The factual background of the ITC’s determination that Respondent Comcast’s renting of set top boxes to its customers does not violate Section 337 is provided in our previous post. In his additional views, Commissioner Kieff explains that his understanding of the Commission’s determination is not to adopt a policy-based position on the term “sale” in Section 337. In his view, the ALJ’s ruling should not be disturbed because the parties’ briefing did not address certain issues that he believes are “ripe for…consideration in some future case.” He then provides a litany of questions that he believes pertinent to the definition of “sale” in Section 337. He does not explicitly say so, but it appears that Commissioner Kieff is leaning towards the view that renting a product after importations is an activity that should be covered by Section 337.

Commissioner Kieff first asks “[w]hat role do the fields of sales law, commercial law, or private law play in informing the Commission’s understanding of the word ‘sale’ as it is used in the Commission’s organic statute within the field of trade law?” He then notes that the “fields of sales law, commercial law, and private law have generally long recognized that the term ‘sale’

encompasses a very broad category of transactions that accomplish a transfer of title and possession in exchange for some value, not merely those transactions that Article 2 of the Uniform Commercial Code (UCC) treats as the types of sales of goods that convey unencumbered title.”

Next the Commissioner queries “[w]hat is the role of patent law in informing the Commission’s understanding of the word “sale” as it is used in the Commission’s organic statute within the field of trade law as it relates to patents?” He explains that “[s]ome lines of case law suggest that as a matter of the patent statute’s on-sale bar under 102 and as a matter of its provision for direct infringement under 271(a), a lease may be treated the same as a sale.”

He then asks “[w]hat was the meaning of the term ‘sale’ in the field of trade law at the time the Commission’s organic trade statute was written” and inquires whether “the term “sale” within the field of trade law at the time the Commission’s organic trade statute was written a capacious or broad meaning applicable to transactions that included or resembled leases, bailments, and the like?”

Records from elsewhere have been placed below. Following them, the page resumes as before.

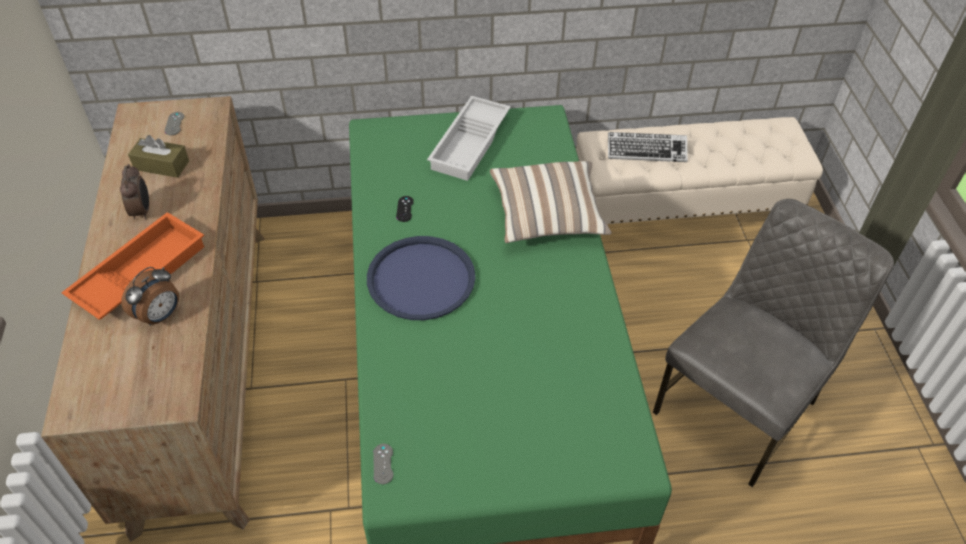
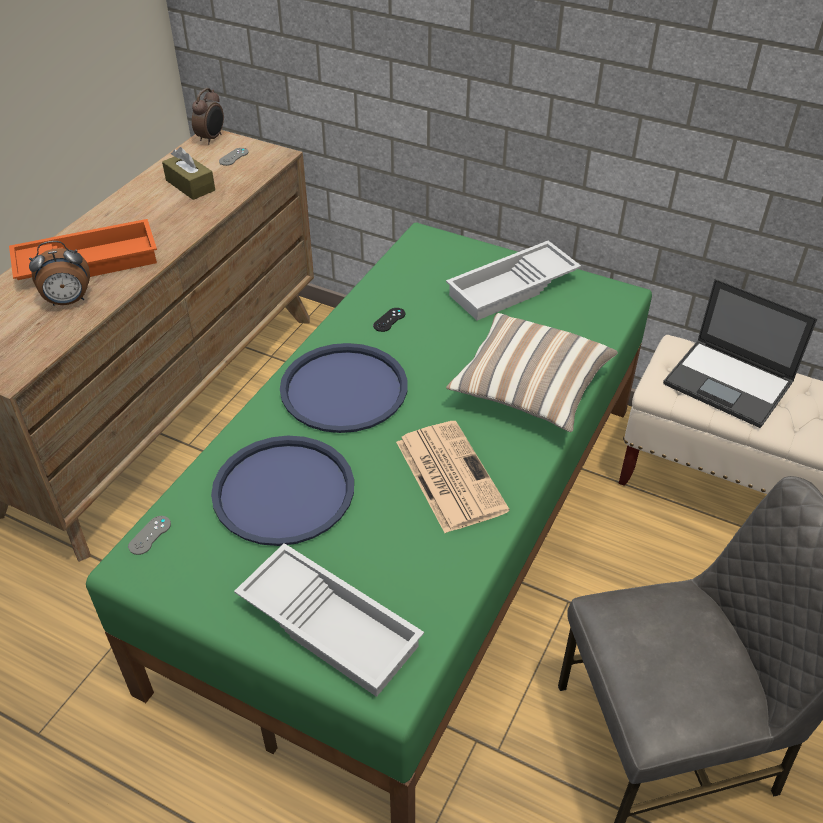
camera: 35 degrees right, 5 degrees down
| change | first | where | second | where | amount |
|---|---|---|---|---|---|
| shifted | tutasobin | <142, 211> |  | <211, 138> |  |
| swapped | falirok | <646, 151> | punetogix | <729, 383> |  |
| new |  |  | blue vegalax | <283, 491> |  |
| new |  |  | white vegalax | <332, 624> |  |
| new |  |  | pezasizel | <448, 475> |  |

Finally, Commissioner Kieff asks “[w]hat is the precedential effect of the Federal Circuit’s decision in Enercon GmbH v. Int’l Trade Comm’n, 151 F.3d 1376 (Fed. Cir. 1998)? With respect to that case, the Commissioner noted that the case does not necessarily limit the term sale in Section 337 to the transfer of title, but instead holds that the statute “includes” such transactions.

Takeaway

The Commission’s determination appeared to find that a violation of Section 337 cannot be based solely on the renting of infringing products after importation. But Commissioner Kieff’s position that it is not a policy-based decision casts doubt on its application in future cases. While allegations of a violation based on renting after importation remain on shaky ground, the concurring opinion, and the questions that it raises, provides a complainant some latitude to make such an argument.